Tra utopisti e catastrofisti rassegnati gli autori sembrano abbracciare la posizione di Pierre Dupuy e il suo “catastrofismo illuminato”, che prevede «una valutazione realistica e radicalmente attuale dei pericoli di distruzione […] cioè tiene conto dell’aspetto sistemico del male e prova a salvarsene» (p. 19). Ma chi decide in merito a certe pratiche? In sostanza chi è che dovrebbe salvarci? Sembra impossibile «governare collettivamente e consensualmente la complessità» (p. 29), non è un caso il graduale ma inesorabile scollamento tra cittadini e politica. Conseguenza di ciò la diffusione di una depressione condivisa che tuttavia potrebbe costituire una risorsa, come vuole James Hillman, che intende la depressione come vero e proprio atto politico, che rifiuti l’accelerazione coatta cui il secolo hi-tech conduce, e che sia caratterizzata da una «riflessività pensosa, lenta introversa e silenziosa» (p. 35), da parte di una società che comincia a fare i conti con i propri limiti.

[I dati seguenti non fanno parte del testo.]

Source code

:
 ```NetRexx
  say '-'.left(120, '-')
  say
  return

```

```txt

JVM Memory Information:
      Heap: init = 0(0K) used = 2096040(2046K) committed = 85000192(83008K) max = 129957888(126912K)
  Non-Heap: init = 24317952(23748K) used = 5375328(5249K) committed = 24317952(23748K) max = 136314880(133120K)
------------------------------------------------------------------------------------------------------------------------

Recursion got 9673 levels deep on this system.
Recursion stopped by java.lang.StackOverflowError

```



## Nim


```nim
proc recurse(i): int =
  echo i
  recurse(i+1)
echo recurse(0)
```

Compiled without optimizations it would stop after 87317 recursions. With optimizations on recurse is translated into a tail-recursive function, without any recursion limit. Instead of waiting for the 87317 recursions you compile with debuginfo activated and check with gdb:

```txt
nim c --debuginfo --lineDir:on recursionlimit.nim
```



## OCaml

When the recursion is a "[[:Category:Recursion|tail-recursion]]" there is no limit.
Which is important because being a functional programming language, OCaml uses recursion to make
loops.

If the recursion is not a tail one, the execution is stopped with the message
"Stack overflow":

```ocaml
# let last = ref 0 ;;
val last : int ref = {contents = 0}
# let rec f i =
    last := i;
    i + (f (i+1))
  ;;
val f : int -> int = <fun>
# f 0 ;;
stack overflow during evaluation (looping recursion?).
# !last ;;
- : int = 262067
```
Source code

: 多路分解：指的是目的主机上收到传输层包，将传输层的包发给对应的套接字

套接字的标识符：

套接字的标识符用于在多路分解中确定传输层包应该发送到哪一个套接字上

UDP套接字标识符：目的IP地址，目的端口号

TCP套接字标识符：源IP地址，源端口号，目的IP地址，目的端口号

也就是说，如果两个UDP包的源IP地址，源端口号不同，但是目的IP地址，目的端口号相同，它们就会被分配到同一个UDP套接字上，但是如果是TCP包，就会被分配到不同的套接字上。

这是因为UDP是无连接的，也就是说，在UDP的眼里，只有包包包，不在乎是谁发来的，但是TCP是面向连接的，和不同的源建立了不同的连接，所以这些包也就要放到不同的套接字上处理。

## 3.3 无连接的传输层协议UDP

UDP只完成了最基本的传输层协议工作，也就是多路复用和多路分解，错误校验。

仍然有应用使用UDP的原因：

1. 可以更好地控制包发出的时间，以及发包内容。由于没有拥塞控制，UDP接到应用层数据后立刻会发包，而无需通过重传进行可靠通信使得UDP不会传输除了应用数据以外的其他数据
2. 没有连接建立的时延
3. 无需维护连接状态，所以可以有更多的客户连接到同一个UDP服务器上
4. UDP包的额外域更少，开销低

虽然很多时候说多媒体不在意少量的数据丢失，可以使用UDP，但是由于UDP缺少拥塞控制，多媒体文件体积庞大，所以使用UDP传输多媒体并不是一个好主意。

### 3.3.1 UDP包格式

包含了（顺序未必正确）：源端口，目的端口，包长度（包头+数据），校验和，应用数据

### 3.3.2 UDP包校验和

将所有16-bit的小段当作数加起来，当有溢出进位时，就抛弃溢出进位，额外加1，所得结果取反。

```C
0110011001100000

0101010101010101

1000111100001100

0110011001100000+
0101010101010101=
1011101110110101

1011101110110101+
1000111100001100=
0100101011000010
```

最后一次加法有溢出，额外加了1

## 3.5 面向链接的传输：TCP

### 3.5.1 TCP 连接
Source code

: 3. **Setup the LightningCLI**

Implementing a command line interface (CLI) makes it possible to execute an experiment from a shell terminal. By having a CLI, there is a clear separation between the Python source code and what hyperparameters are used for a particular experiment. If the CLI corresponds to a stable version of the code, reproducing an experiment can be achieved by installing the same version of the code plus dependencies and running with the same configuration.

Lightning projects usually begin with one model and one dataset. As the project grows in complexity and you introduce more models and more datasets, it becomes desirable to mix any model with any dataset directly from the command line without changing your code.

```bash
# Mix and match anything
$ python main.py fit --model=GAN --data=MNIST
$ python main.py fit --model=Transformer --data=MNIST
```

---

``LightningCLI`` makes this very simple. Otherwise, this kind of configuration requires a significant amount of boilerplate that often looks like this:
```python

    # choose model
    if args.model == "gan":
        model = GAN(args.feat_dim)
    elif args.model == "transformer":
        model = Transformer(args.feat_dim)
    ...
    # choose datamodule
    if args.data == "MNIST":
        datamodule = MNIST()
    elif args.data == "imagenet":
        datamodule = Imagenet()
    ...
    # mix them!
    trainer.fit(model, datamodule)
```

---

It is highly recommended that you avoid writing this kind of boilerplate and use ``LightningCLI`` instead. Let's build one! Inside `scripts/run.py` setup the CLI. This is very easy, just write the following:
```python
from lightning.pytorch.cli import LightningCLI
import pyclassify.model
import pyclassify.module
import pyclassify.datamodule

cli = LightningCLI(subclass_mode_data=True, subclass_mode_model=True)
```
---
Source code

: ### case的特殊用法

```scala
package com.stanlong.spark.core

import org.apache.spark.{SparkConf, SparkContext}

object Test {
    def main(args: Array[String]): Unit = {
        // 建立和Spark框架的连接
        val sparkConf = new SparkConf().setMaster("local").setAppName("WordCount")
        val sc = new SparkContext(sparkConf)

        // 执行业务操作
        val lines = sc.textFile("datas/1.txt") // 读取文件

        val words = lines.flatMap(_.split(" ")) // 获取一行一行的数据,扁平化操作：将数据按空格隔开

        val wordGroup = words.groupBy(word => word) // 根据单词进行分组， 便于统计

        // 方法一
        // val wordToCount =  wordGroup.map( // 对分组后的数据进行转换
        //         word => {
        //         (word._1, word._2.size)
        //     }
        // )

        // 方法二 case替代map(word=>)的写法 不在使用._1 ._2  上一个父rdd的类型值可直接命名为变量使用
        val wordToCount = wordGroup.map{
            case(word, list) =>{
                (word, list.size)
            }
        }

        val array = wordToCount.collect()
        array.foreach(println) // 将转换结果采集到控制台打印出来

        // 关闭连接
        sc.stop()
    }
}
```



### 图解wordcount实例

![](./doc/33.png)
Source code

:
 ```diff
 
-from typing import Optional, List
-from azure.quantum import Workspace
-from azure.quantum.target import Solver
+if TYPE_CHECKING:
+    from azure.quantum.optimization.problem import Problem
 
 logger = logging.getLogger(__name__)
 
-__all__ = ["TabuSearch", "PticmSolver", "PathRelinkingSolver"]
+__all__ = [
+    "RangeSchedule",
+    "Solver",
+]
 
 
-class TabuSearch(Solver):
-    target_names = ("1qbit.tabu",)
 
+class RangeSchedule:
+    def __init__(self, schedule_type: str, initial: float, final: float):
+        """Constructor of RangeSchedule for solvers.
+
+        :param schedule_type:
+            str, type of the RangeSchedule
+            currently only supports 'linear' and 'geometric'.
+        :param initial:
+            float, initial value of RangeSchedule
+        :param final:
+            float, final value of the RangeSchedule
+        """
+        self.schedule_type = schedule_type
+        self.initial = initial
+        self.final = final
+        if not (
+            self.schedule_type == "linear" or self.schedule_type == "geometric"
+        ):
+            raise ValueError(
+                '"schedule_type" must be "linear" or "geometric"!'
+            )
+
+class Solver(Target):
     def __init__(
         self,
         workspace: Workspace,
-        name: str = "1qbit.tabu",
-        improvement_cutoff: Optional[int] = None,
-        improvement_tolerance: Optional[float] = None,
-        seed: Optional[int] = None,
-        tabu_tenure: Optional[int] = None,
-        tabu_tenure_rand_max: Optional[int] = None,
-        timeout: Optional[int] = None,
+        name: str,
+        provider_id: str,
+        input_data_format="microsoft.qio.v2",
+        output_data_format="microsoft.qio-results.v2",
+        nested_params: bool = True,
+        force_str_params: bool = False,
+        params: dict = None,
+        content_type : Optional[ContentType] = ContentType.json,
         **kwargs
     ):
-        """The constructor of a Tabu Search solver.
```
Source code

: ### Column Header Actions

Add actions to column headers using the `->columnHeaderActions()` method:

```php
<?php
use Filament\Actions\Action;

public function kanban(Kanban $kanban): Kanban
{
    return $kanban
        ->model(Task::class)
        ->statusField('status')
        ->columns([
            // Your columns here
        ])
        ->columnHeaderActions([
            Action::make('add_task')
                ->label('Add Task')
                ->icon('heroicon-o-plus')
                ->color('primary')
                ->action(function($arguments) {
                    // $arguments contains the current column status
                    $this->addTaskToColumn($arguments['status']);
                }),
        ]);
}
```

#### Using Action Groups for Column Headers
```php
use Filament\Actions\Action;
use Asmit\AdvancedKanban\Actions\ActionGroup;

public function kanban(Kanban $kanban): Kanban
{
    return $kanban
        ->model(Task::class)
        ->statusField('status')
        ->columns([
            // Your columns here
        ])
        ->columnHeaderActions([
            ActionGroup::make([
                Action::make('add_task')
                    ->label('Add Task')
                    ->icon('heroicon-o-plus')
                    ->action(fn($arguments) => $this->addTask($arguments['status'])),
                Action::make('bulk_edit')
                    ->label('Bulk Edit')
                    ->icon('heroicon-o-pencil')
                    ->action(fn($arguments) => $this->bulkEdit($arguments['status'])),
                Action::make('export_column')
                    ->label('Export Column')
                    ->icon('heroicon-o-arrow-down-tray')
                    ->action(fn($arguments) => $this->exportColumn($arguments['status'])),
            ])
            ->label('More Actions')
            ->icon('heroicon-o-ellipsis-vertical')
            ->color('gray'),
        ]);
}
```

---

Si dovrebbe procedere dunque verso una vera e propria “ecologia della mente”, che potrebbe partire dall’educazione: «insegnare i contenuti solo e sempre all’interno di cornici più ampie; sviluppare conoscenze e approcci che permettano doppie descrizioni e salti tra contesti e apparenti opposizioni; far studiare e sperimentare epistemologie, logiche e procedure non lineari» (p. 39). Al di là del ruolo politico dei tecnici, che la contemporaneità sembra invocare come novelli salvatori, bisognerebbe recuperare «la fatica di un pensiero complesso e interdisciplinare» (p. 45). Pensare la catastrofe significa protendersi verso un “futuro anteriore”, fare come se, rimettendo in gioco la nozione di tempo: «da una concezione lineare e progressiva ad una circolare, che riallaccia futuro e presente, futuro e passato, in una sorta di futuro anteriore, un futuro che parla di sé, ed è pensato e vissuto come se fosse già anche avvenuto» (p. 57). Questo potrebbe forse dare vita a un’etica non antropocentrica, che consideri insieme il vivente e l’umano. Tuttavia l’atteggiamento che di solito assumiamo davanti a problemi di vasta portata, è al contrario quello dell’ignoranza consapevole, che è una vera e propria strategia di sopravvivenza attraverso la quale fingiamo di ignorare quanto non ci piace o quanto temiamo.Negli ultimi anni va tuttavia sviluppandosi una vera e propria “pedagogia della catastrofe”, per la quale lo stress a cui la nostra specie è sottoposta potrebbe determinare la ricerca di «nuovi apprendimenti […], una potente ristrutturazione cognitiva» (pp. 109-110); si tratterebbe dunque di una lacerazione che presenta un grande potenziale evolutivo, che consiste nell’elaborazione cognitiva del limite, cui l’homo oeconomicus è poco abituato. Del resto «fra la fede nel potere taumaturgico della scienza e della tecnologia, e la fiducia romantica (new age o trascendentale) in un mondo biologico incorrotto, in tutto quanto è natura […] c’è di mezzo il mondo, un mondo che si nutre di interdisciplinarietà, di precisione, di fatica e di fantasia» (p. 144).